Always call 911 in an emergency.
Beebe Healthcare also is connected to a statewide Trauma Network that includes ground and air ambulance equipment, personnel, and paramedics, as well as medical centers, that can be accessed through the 911 telephone number.
Go to an Emergency Department if you have these symptoms:
- Abdominal/flank pain
- Allergic reactions
- Fever/febrile illness
- Flu symptoms
- GI upset (vomiting and/or diarrhea)
- Traumatic injuries
- Fainting, dizziness or loss of consciousness (?)
- Pneumonia/Cough/Shortness of breath
- Head and neck injuries
- Back pain
- Chest pain
Emergency Medicine Providers
Commonly Asked Questions
An emergency situation, by definition, is unexpected. Patients occupying the Emergency Department's 37 beds during a typical 24-hour period didn't expect a sudden need for medical attention. More than 50,000 patients a year visit the Emergency Department in Lewes. Many patients have been involved in a recreational, workplace, or highway accident. Some experience potentially life-threatening symptoms. Others have conditions that demand attention before their regular physicians can give them an appointment. A number of patients simply have nowhere else to turn for medical care.

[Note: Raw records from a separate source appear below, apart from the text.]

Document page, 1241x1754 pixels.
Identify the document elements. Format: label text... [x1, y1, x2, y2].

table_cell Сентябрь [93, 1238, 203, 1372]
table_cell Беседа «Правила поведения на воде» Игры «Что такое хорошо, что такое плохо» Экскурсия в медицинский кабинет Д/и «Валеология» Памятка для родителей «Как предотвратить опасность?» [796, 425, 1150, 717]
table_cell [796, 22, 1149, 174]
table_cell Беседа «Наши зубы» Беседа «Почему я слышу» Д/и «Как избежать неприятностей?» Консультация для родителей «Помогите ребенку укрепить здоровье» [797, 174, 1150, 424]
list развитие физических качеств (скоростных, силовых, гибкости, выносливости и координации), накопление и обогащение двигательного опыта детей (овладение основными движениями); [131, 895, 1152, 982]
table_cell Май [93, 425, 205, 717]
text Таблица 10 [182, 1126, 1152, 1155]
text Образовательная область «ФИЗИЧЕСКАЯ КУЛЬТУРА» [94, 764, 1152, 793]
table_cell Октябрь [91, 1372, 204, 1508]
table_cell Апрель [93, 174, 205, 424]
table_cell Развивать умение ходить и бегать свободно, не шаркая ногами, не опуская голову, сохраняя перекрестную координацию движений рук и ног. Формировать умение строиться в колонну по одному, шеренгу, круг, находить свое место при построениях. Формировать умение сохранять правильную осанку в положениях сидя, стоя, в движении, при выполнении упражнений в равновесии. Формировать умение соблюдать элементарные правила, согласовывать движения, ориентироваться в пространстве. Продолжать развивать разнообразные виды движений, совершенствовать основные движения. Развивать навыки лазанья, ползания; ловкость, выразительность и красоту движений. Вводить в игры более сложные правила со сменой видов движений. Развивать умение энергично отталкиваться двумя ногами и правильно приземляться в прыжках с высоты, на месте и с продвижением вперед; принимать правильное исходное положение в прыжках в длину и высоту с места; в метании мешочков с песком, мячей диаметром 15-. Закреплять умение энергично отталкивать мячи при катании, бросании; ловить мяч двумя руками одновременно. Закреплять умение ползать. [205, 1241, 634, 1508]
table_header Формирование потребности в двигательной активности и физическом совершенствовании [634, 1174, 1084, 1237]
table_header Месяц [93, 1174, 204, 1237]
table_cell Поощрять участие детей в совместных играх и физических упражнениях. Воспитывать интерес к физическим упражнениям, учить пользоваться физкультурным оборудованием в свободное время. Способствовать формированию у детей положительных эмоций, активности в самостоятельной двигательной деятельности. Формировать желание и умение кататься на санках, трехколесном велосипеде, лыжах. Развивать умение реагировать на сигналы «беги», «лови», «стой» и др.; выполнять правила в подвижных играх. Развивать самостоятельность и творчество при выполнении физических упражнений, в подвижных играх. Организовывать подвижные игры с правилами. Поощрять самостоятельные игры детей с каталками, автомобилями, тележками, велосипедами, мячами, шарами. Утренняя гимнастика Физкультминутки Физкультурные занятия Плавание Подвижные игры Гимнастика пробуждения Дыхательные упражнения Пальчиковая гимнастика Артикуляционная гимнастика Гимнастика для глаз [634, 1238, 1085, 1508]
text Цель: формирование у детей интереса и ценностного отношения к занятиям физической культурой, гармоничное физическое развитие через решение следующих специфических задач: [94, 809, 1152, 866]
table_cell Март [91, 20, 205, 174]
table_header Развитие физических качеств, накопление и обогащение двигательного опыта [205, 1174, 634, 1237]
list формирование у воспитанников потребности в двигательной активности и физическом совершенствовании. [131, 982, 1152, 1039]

Determining who sees a doctor first is the job of the triage nurse. Triage is a sorting out according to the seriousness of your illness or injury. While waiting cannot be eliminated entirely, the Emergency Department (ED) staff hopes improved communication will make the stay in the waiting room more bearable. A staff member acts as a liaison to patients in the waiting room, bringing frequent updates on how cases are progressing and providing an estimate of how much longer individuals must wait.
The ED has also opened the treatment area so that a family member or friend can accompany a patient, which eases anxiety for everyone involved.

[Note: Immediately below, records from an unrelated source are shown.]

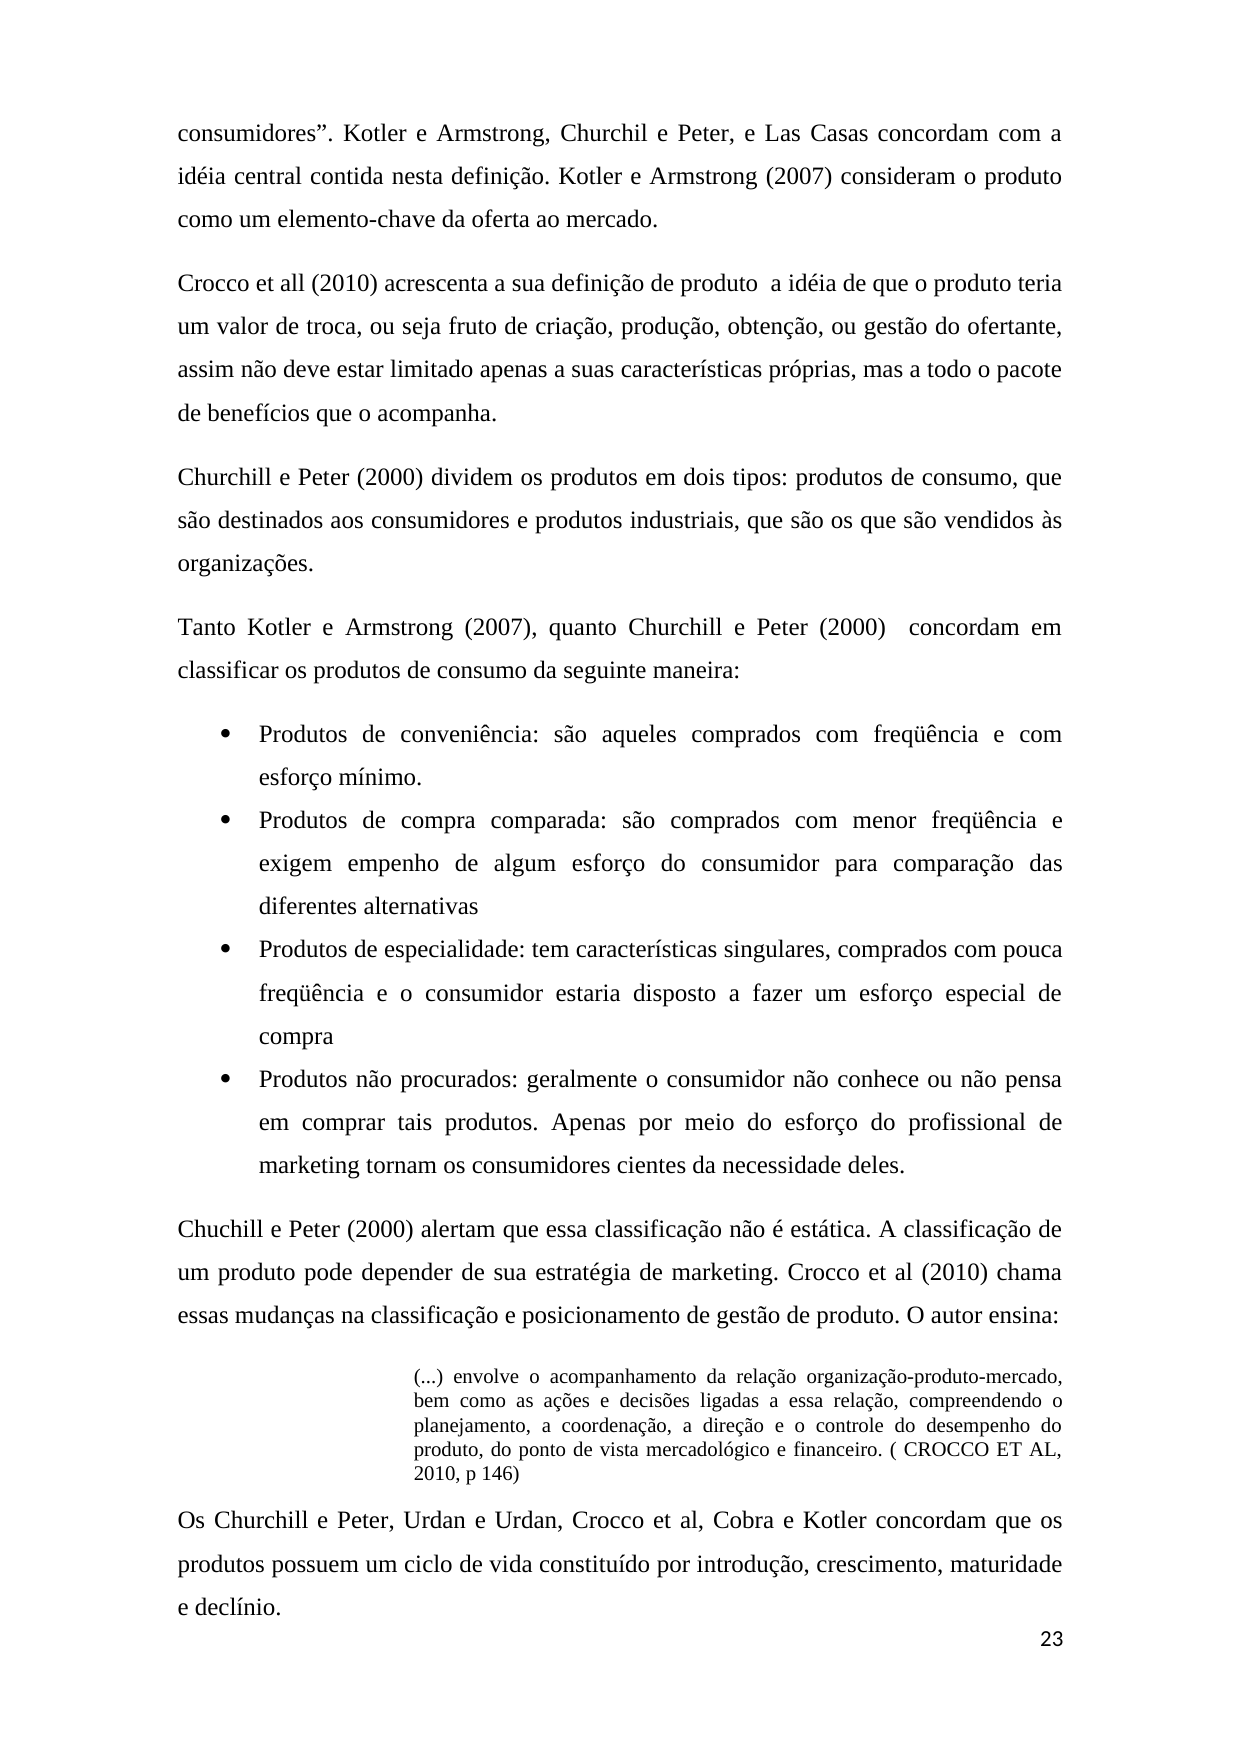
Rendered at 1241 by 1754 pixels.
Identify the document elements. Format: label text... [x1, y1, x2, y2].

text Crocco et all (2010) acrescenta a sua definição de produto a idéia de que o produto teria um valor de troca, ou seja fruto de criação, produção, obtenção, ou gestão do ofertante, assim não deve estar limitado apenas a suas características próprias, mas a todo o pacote de benefícios que o acompanha. [177, 268, 1063, 426]
text Os Churchill e Peter, Urdan e Urdan, Crocco et al, Cobra e Kotler concordam que os produtos possuem um ciclo de vida constituído por introdução, crescimento, maturidade e declínio. [177, 1506, 1063, 1621]
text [177, 118, 1063, 233]
list Produtos não procurados: geralmente o consumidor não conhece ou não pensa em comprar tais produtos. Apenas por meio do esforço do profissional de marketing tornam os consumidores cientes da necessidade deles. [221, 1064, 1063, 1179]
list Produtos de especialidade: tem características singulares, comprados com pouca freqüência e o consumidor estaria disposto a fazer um esforço especial de compra [221, 934, 1063, 1049]
text (...) envolve o acompanhamento da relação organização-produto-mercado, bem como as ações e decisões ligadas a essa relação, compreendendo o planejamento, a coordenação, a direção e o controle do desempenho do produto, do ponto de vista mercadológico e financeiro. ( CROCCO ET AL, 2010, p 146) [413, 1364, 1063, 1485]
text Tanto Kotler e Armstrong (2007), quanto Churchill e Peter (2000) concordam em classificar os produtos de consumo da seguinte maneira: [177, 612, 1063, 684]
list Produtos de compra comparada: são comprados com menor freqüência e exigem empenho de algum esforço do consumidor para comparação das diferentes alternativas [221, 805, 1063, 920]
text Churchill e Peter (2000) dividem os produtos em dois tipos: produtos de consumo, que são destinados aos consumidores e produtos industriais, que são os que são vendidos às organizações. [177, 462, 1063, 577]
text Chuchill e Peter (2000) alertam que essa classificação não é estática. A classificação de um produto pode depender de sua estratégia de marketing. Crocco et al (2010) chama essas mudanças na classificação e posicionamento de gestão de produto. O autor ensina: [177, 1214, 1063, 1329]
list Produtos de conveniência: são aqueles comprados com freqüência e com esforço mínimo. [221, 719, 1063, 791]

The Beebe Healthcare Family Life program includes the Domestic Violence Victim's Advocate program and the Sexual Assault Nurse Examiner program (S.A.N.E.). Members of these programs are Beebe employees who have added these responsibilities to their normal duties in order to help patients in time of need.
Domestic Violence Victim's Advocate program
The Domestic Violence Victim's Advocate program has staff members who are specially trained to provide information to victims of domestic violence. The realm of abuse goes beyond husband and wife and includes child abuse and elder abuse. Child abuse and neglect identification and prevention is a focus at Beebe.
Sexual Assault Nurse Examiner program (S.A.N.E.)
Beebe Healthcare has an established S.A.N.E. program (sexual assault nurse examiner) in the Emergency Department that provides coordinated, timely, comprehensive, and compassionate care to victims of sexual assault. The specially trained forensic nurses work with the Attorney General's office to prosecute offenders and those who falsely accuse. They work to prevent and intervene in child and elder abuse cases.
The S.A.N.E. mission is to improve the professional response to a patient who comes to Beebe with a complaint of being assaulted. A protocol for treatment is followed under the medical director and the International Association of Forensic Nurses (IAFN) standards of practice. Beebe S.A.N.E. nurses work in a collaborative effort with the Sexual Assault Network of Delaware. They assist law enforcement and provide factual testimony in court, and they work with advocates, such as Contact Delaware, to restore control and equilibrium to the individual.
S.A.N.E. nurses also educate the community about sexual abuse. They speak in schools, churches, and community centers and to professional organizations. S.A.N.E. nurses provide education to staff, resource materials, and prevention education. They also work with the Child Advocacy Center.